Back when he hit the stands in 1962, superheroes were flawless champions of a vanilla variety. By contrast, Spidey was flawed before and after gaining his powers. Rather than beginning as a crime-fighting do-gooder, Peter Parker stumbled on the idea by accident; in fact, he was more interested in making a quick buck. After winning the wrestling match we saw in Sam Raimi’s Spider-Man, Peter became an overnight celebrity. His stunts would sell out auditoriums and he was featured on TV talk-shows. Then Ben’s murder came knocking. Unsurprisingly, the fun was sucked out of stardom. Being Spider-Man wasn’t just a reminder of Peter’s biggest mistake. It personified the arrogance that’d caused his uncle’s death in the first place. The only reason he kept appearing on stage was to pay for the bills his family couldn’t afford, not to mention his Aunt May’s medical care.
Things got steadily worse from there. When an accident left him barred from performing again, Peter answered the call for photos of a wanted felon – Vulture, who’s due to make his debut in Homecoming – and ended up stopping him as a happy by-product. This became a regular occurrence with supervillains such as Sandman and Electro until the wise-cracking boy-scout we have today was born. It’s a shame we won’t get to see that on the big screen. At least, not all of it. For me, Peter’s reluctant heroism is a crucial part of what makes him stand out.
All the same, there’s evidence to suggest Spider-Man has already been through this trial by fire before we meet him in Civil War. A quick browse of the Marvel Cinematic Universe wiki would suggest he’s already causing a stir amongst journalists when Ant-Man takes place. Remember the reference to folk who can swing or cling to walls? Considering how soon after being bitten by the radioactive/genetically altered spider this must be, Peter’s clearly been showing off. In a world of thunder gods and green rage monsters, he’d have to if he wanted to get their attention. I love the idea of him making waves on a programme like America’s Got Talent. It modernises a classic comic arc and leaves room for the hero worship that made him so unpopular with media outlets (enter J. Jonah Jameson and The Daily Bugle. Dan Slott’s excellent Learning to Crawl explored this idea a couple of years ago. Inspired by Spidey’s exploits, another high-schooler followed Peter’s example and tried to play at superheroes. He then took things too far and became his idol’s first enemy.

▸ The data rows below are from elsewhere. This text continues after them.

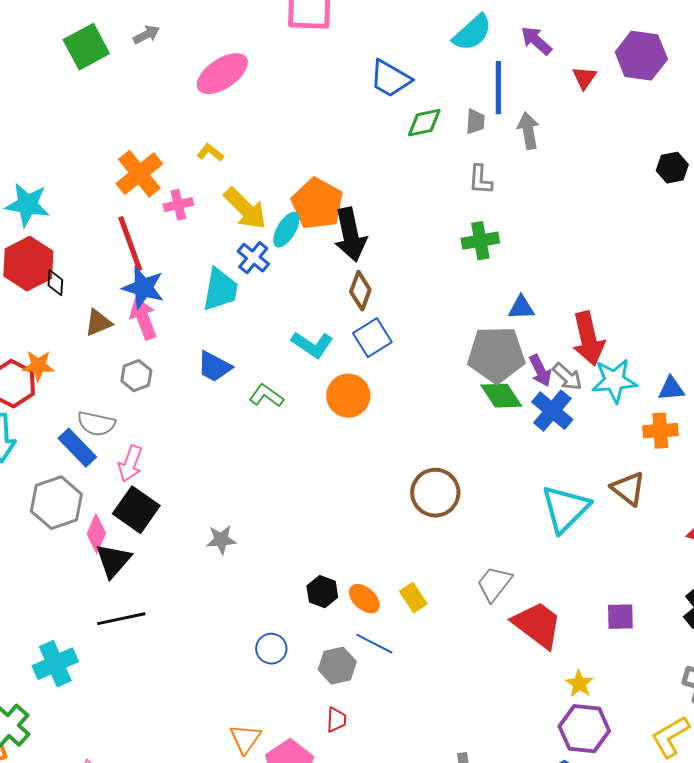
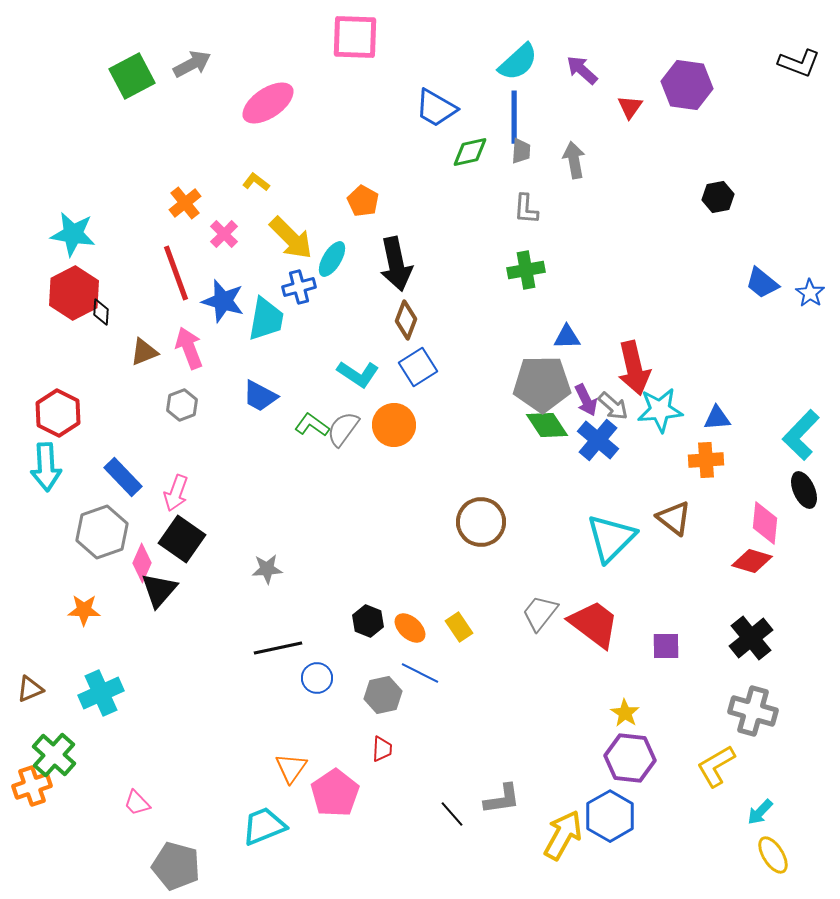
gray arrow: (146, 35) -> (192, 64), size x1.4
blue line: (498, 88) -> (514, 117), moved
orange cross: (139, 174) -> (185, 203), size x0.7
orange pentagon: (317, 204) -> (363, 201), moved, size x0.6
pink cross: (178, 205) -> (224, 234), turned -32
blue cross: (253, 258) -> (299, 287), turned 36
blue star: (143, 288) -> (223, 301), moved
orange star: (38, 366) -> (84, 610), moved
gray semicircle: (96, 424) -> (343, 429), moved, turned 114
black line: (121, 619) -> (278, 648), moved
red trapezoid: (537, 625) -> (594, 624), moved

Even if future films skip that plot, this version seems to take inspiration from another we didn’t see enough of in the last two iterations. Indeed, Peter seems every bit as hard-up for cash as his comic equivalent. Besides a cobbled-together 90s computer and his habit of raiding dumpsters for kit like a cheap-as-chips DVD player, his first concern when meeting Tony Stark was the money he could bring to the table. This suggests he and Aunt May aren’t so well off as her catwalk-worthy fashion sense and their swanky flat would suggest. Are they struggling to keep up with the rent now Ben’s gone? Could May be pulling extra shifts to compensate as with The Amazing Spider-Man 2? Perhaps this is why Peter’s concerned about her ‘freaking out’; the demands of her job might be stretching her too thin. If Marvel wanted to emulate the comics, this might even be chipping away at her health. If you want to go down the rabbit hole further still, maybe she’s got something like Chronic Fatigue Syndrome that makes working difficult for her. I know how much of a pain in the tush that can be.
Anyway, we’ll probably get answers as to what Spidey’s been up to next year when Homecoming comes out. But for now? I’ve got my fingers crossed it’ll explore this side of the character. It’s what makes him who he is in my eyes, and it’s also what makes him different. Not just from the competition; from prior versions as well.